As competências necessárias para lidar com uma maior autonomia e independência dos pais são adquiridas gradualmente ao longo da adolescência, logo, mesmo que o jovem garanta que não precisa do apoio parental, a verdade é que (secretamente) o desejam. "Podem demonstrar pouco interesse em escutar os progenitores, numa espécie de rebeldia, mas, no fundo, os adolescentes anseiam por orientações", assegura a psicóloga infantojuvenil.

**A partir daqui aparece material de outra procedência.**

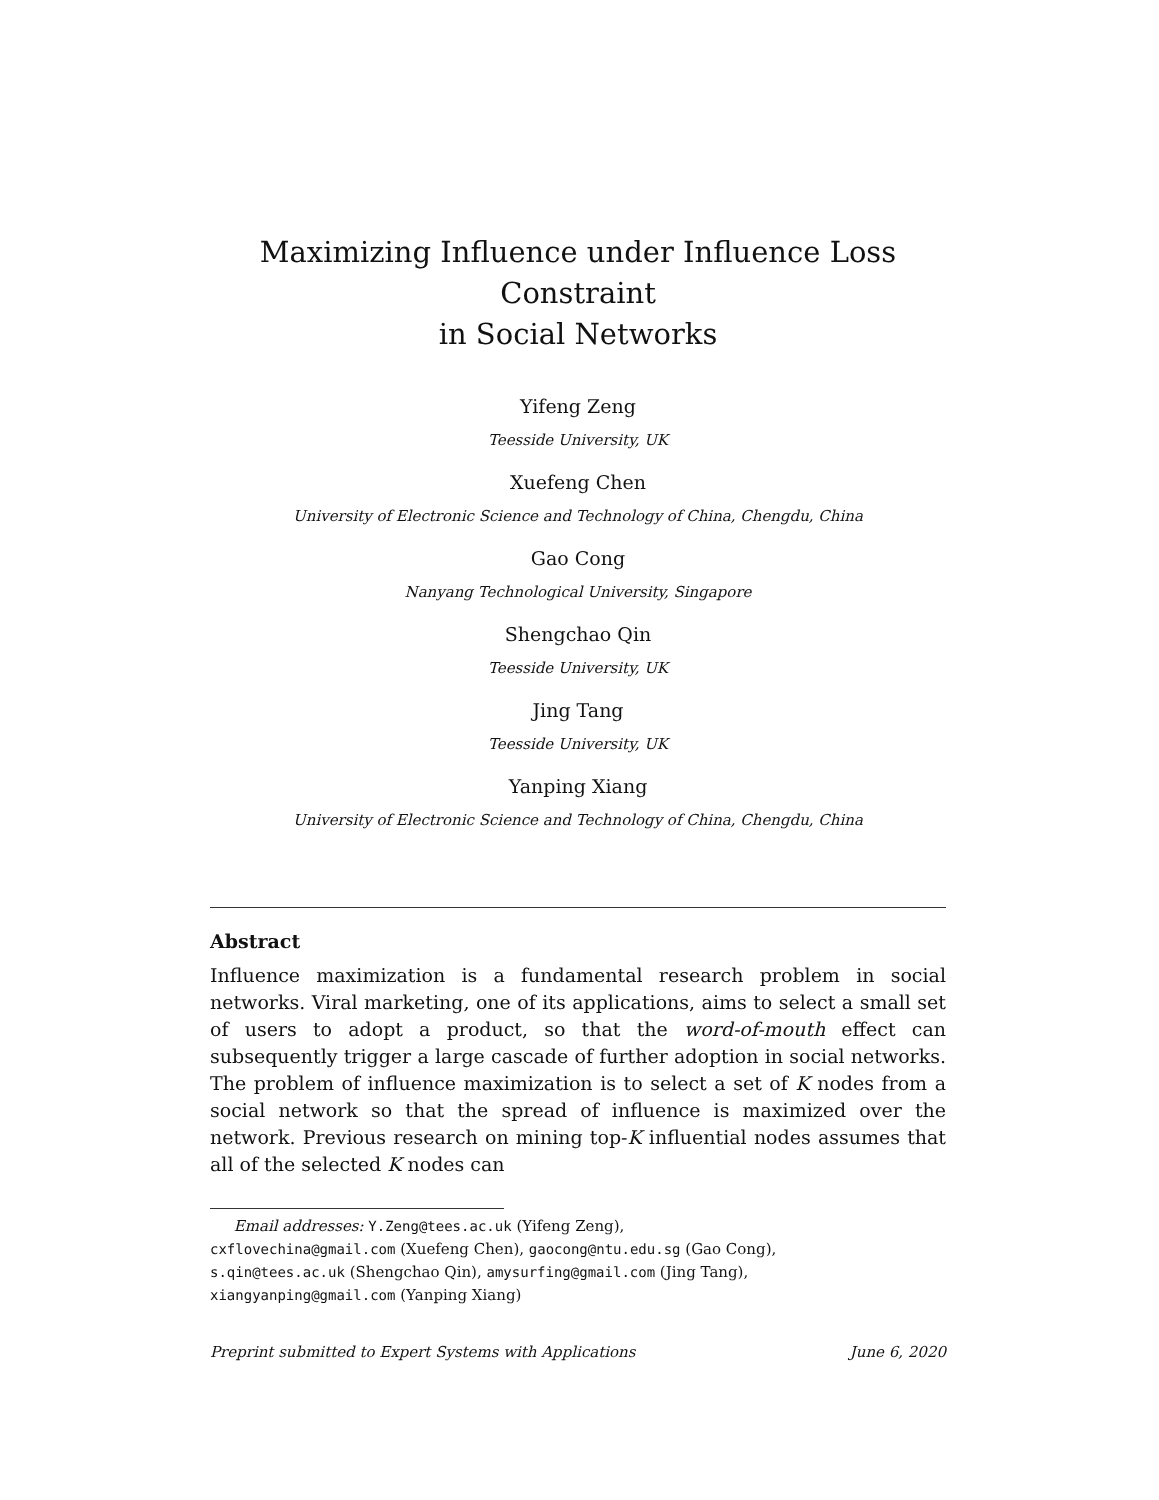Maximizing Influence under Influence Loss Constraint
in Social Networks
Yifeng Zeng
Teesside University, UK
Xuefeng Chen
University of Electronic Science and Technology of China, Chengdu, China
Gao Cong
Nanyang Technological University, Singapore
Shengchao Qin
Teesside University, UK
Jing Tang
Teesside University, UK
Yanping Xiang
University of Electronic Science and Technology of China, Chengdu, China
Abstract
Influence maximization is a fundamental research problem in social networks. Viral marketing, one of its applications, aims to select a small set of users to adopt a product, so that the word-of-mouth effect can subsequently trigger a large cascade of further adoption in social networks. The problem of influence maximization is to select a set of K nodes from a social network so that the spread of influence is maximized over the network. Previous research on mining top-K influential nodes assumes that all of the selected K nodes can
Email addresses: Y.Zeng@tees.ac.uk (Yifeng Zeng),
cxflovechina@gmail.com (Xuefeng Chen), gaocong@ntu.edu.sg (Gao Cong),
s.qin@tees.ac.uk (Shengchao Qin), amysurfing@gmail.com (Jing Tang),
xiangyanping@gmail.com (Yanping Xiang)
Preprint submitted to Expert Systems with Applications June 6, 2020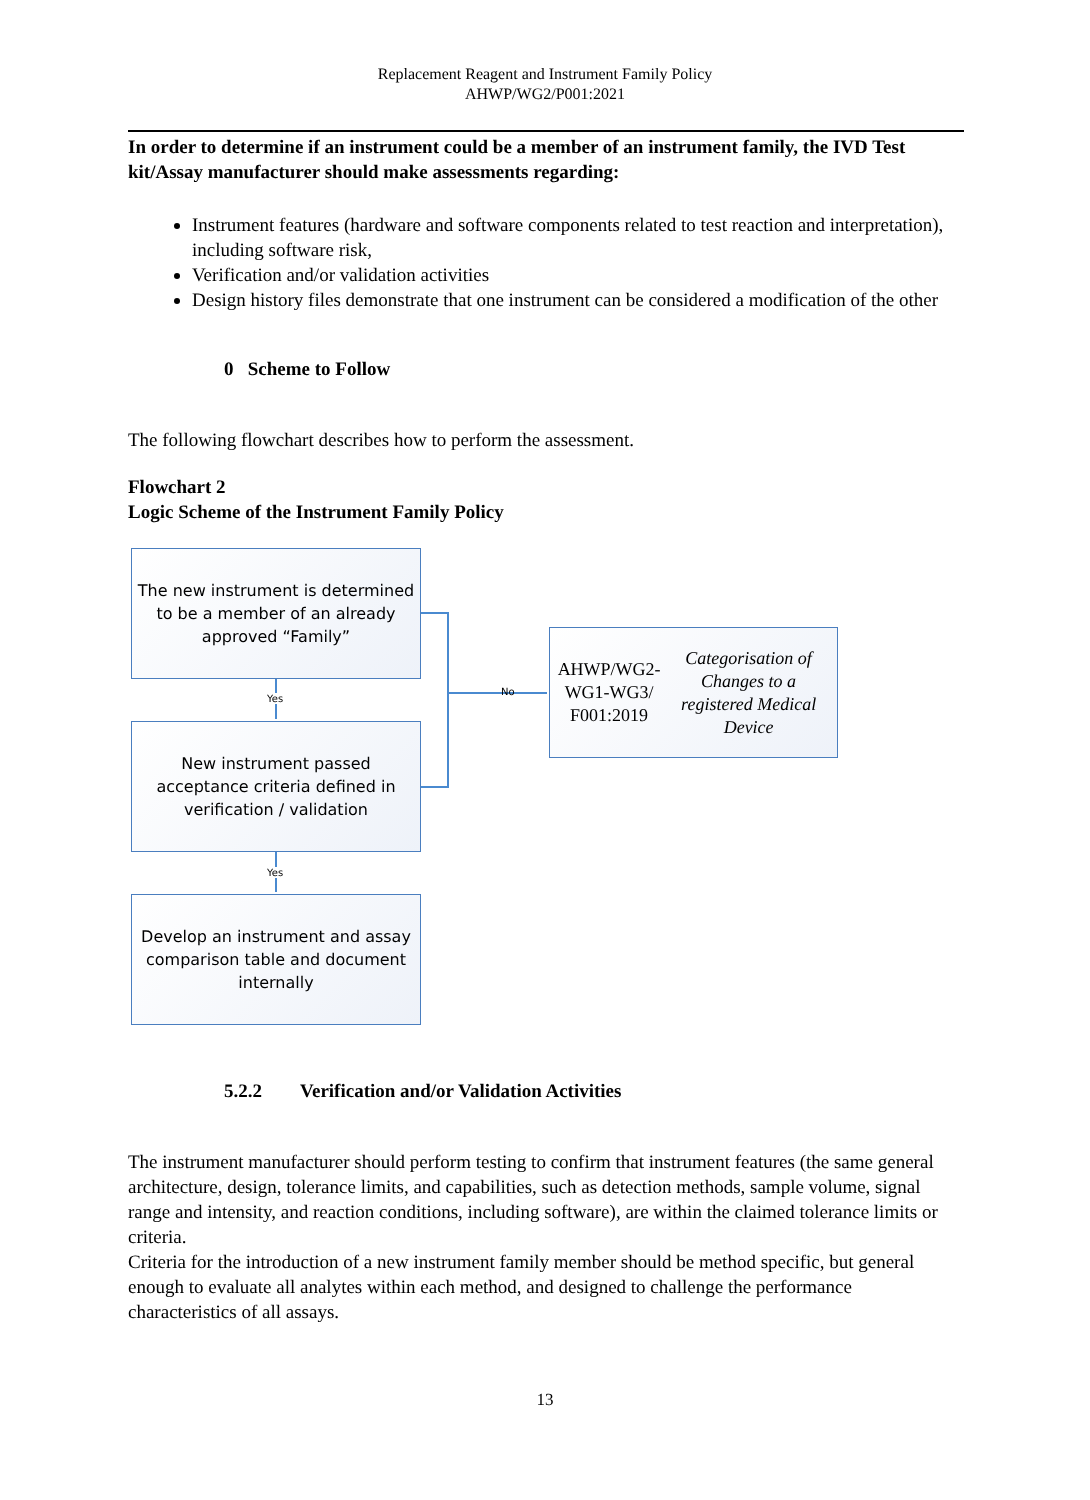Replacement Reagent and Instrument Family Policy
AHWP/WG2/P001:2021
In order to determine if an instrument could be a member of an instrument family, the IVD Test kit/Assay manufacturer should make assessments regarding:
Instrument features (hardware and software components related to test reaction and interpretation), including software risk,
Verification and/or validation activities
Design history files demonstrate that one instrument can be considered a modification of the other
0 Scheme to Follow
The following flowchart describes how to perform the assessment.
Flowchart 2
Logic Scheme of the Instrument Family Policy
The new instrument is determined to be a member of an already approved “Family”
Yes
New instrument passed acceptance criteria defined in verification / validation
Yes
Develop an instrument and assay comparison table and document internally
No
AHWP/WG2-WG1-WG3/ F001:2019 Categorisation of Changes to a registered Medical Device
5.2.2 Verification and/or Validation Activities
The instrument manufacturer should perform testing to confirm that instrument features (the same general architecture, design, tolerance limits, and capabilities, such as detection methods, sample volume, signal range and intensity, and reaction conditions, including software), are within the claimed tolerance limits or criteria.
Criteria for the introduction of a new instrument family member should be method specific, but general enough to evaluate all analytes within each method, and designed to challenge the performance characteristics of all assays.
13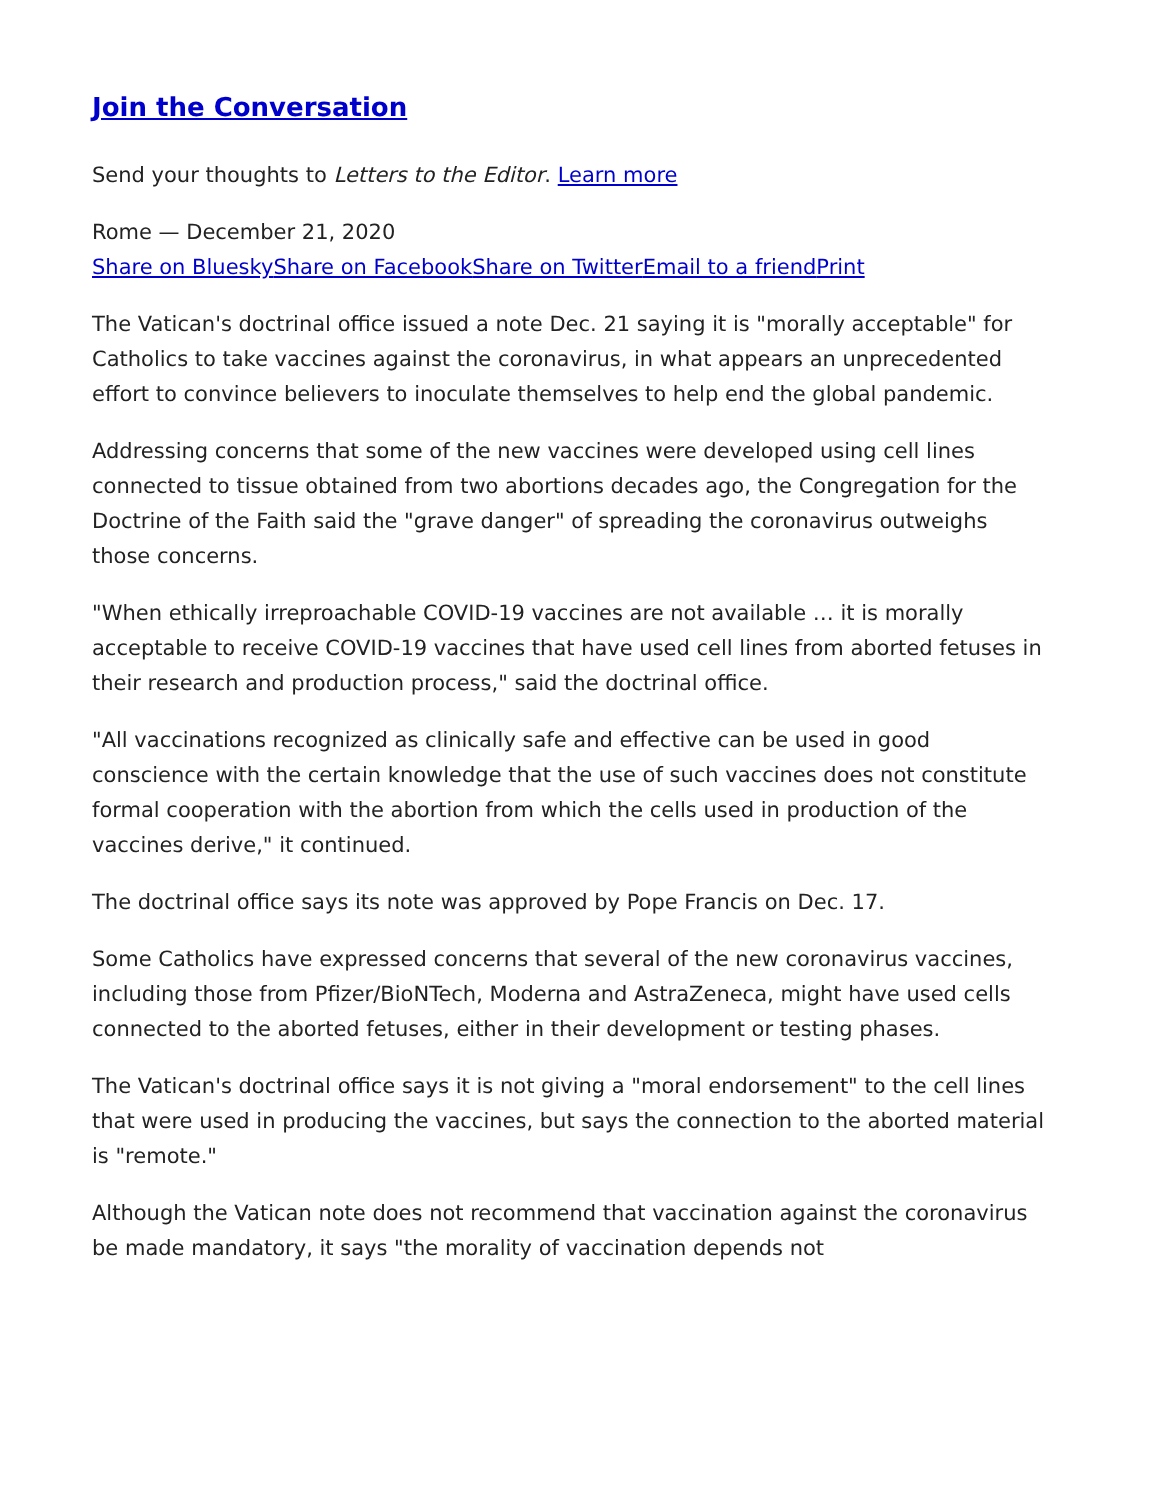Join the Conversation
Send your thoughts to Letters to the Editor. Learn more
Rome — December 21, 2020
Share on Bluesky Share on Facebook Share on Twitter Email to a friend Print
The Vatican's doctrinal office issued a note Dec. 21 saying it is "morally acceptable" for Catholics to take vaccines against the coronavirus, in what appears an unprecedented effort to convince believers to inoculate themselves to help end the global pandemic.
Addressing concerns that some of the new vaccines were developed using cell lines connected to tissue obtained from two abortions decades ago, the Congregation for the Doctrine of the Faith said the "grave danger" of spreading the coronavirus outweighs those concerns.
"When ethically irreproachable COVID-19 vaccines are not available … it is morally acceptable to receive COVID-19 vaccines that have used cell lines from aborted fetuses in their research and production process," said the doctrinal office.
"All vaccinations recognized as clinically safe and effective can be used in good conscience with the certain knowledge that the use of such vaccines does not constitute formal cooperation with the abortion from which the cells used in production of the vaccines derive," it continued.
The doctrinal office says its note was approved by Pope Francis on Dec. 17.
Some Catholics have expressed concerns that several of the new coronavirus vaccines, including those from Pfizer/BioNTech, Moderna and AstraZeneca, might have used cells connected to the aborted fetuses, either in their development or testing phases.
The Vatican's doctrinal office says it is not giving a "moral endorsement" to the cell lines that were used in producing the vaccines, but says the connection to the aborted material is "remote."
Although the Vatican note does not recommend that vaccination against the coronavirus be made mandatory, it says "the morality of vaccination depends not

Filmes, livros e séries que o poderão ajudar
Os pais não devem usar psicologia invertida para obterem aquilo que pretendem dos filhos. O mais provável é que isso incentive ou reforce posturas desafiantes. Atualmente, não faltam fontes de informação sobre a adolescência aos familiares, professores e aos próprios jovens. Em caso de dúvida, aconselhamos a começar pelas leituras, filmes e séries que sugerimos, que acreditamos poderem ajudar a preparar os indivíduos para esta atribulada fase do desenvolvimento.
No que se refere a livros, aconselhamos a leitura de "Adrian Mole na crise da adolescência" de Sue Townsend, publicado em Portugal pela Editorial Presença. "Eleanor & Park" de Rainbow Rowell, um título da editora Chá das Cinco, é outra recomendação, assim como "B'teen - É a vida dos adolescentes de hoje" de Pedro Strecht, pedopsiquiatra, publicado pela editora Verso de Kapa. Tem ainda "Inventing ourselves: The secret life of the teenage brain".
Escrito por Sarah-Jayne Blakemore, integra o portefólio editorial da Public Affairs. Se é mais de ver filmes, sugerimos "As vantagens de ser invisível", uma longa-metragem de 2012. "Ela é fácil" de 2010, "Juno" de 2007, "Giras e terríveis" de 2004 e "10 coisas que odeio em ti" de 1999 são outros filmes a (re)ver. Em termos de séries, tem "Sex education", "13 reasons why" e "Atypical", títulos que muitos especialistas sugerem aos pais que querem compreender os filhos.